• **TASK TO CARRY OUT**: Can you transcribe every line of the listing below, copying each one word for word?

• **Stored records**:
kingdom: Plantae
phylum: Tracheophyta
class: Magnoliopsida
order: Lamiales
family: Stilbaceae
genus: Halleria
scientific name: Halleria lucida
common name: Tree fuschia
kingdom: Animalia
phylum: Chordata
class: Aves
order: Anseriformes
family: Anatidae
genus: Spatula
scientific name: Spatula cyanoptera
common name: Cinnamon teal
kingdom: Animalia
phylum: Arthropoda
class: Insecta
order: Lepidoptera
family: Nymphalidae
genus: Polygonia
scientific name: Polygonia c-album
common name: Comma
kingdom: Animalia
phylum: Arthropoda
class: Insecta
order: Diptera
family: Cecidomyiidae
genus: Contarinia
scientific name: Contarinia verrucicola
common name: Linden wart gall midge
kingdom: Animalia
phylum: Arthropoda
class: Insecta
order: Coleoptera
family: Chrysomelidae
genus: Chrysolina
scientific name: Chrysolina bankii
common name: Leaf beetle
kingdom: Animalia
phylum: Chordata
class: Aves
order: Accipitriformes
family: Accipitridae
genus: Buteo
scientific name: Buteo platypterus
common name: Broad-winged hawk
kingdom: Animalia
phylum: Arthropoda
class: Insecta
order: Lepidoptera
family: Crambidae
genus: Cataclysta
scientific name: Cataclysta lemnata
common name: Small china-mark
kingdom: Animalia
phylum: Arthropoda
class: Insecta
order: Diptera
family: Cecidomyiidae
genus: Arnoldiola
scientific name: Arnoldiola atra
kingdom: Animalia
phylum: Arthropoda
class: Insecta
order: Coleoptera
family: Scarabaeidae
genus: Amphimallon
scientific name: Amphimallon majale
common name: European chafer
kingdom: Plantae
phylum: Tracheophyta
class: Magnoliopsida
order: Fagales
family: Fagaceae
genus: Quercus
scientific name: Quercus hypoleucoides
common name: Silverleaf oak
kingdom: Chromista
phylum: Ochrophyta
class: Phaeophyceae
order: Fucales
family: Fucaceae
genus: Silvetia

• **FINISHED ANSWER**:
kingdom: Plantae
phylum: Tracheophyta
class: Magnoliopsida
order: Lamiales
family: Stilbaceae
genus: Halleria
scientific name: Halleria lucida
common name: Tree fuschia
kingdom: Animalia
phylum: Chordata
class: Aves
order: Anseriformes
family: Anatidae
genus: Spatula
scientific name: Spatula cyanoptera
common name: Cinnamon teal
kingdom: Animalia
phylum: Arthropoda
class: Insecta
order: Lepidoptera
family: Nymphalidae
genus: Polygonia
scientific name: Polygonia c-album
common name: Comma
kingdom: Animalia
phylum: Arthropoda
class: Insecta
order: Diptera
family: Cecidomyiidae
genus: Contarinia
scientific name: Contarinia verrucicola
common name: Linden wart gall midge
kingdom: Animalia
phylum: Arthropoda
class: Insecta
order: Coleoptera
family: Chrysomelidae
genus: Chrysolina
scientific name: Chrysolina bankii
common name: Leaf beetle
kingdom: Animalia
phylum: Chordata
class: Aves
order: Accipitriformes
family: Accipitridae
genus: Buteo
scientific name: Buteo platypterus
common name: Broad-winged hawk
kingdom: Animalia
phylum: Arthropoda
class: Insecta
order: Lepidoptera
family: Crambidae
genus: Cataclysta
scientific name: Cataclysta lemnata
common name: Small china-mark
kingdom: Animalia
phylum: Arthropoda
class: Insecta
order: Diptera
family: Cecidomyiidae
genus: Arnoldiola
scientific name: Arnoldiola atra
kingdom: Animalia
phylum: Arthropoda
class: Insecta
order: Coleoptera
family: Scarabaeidae
genus: Amphimallon
scientific name: Amphimallon majale
common name: European chafer
kingdom: Plantae
phylum: Tracheophyta
class: Magnoliopsida
order: Fagales
family: Fagaceae
genus: Quercus
scientific name: Quercus hypoleucoides
common name: Silverleaf oak
kingdom: Chromista
phylum: Ochrophyta
class: Phaeophyceae
order: Fucales
family: Fucaceae
genus: Silvetia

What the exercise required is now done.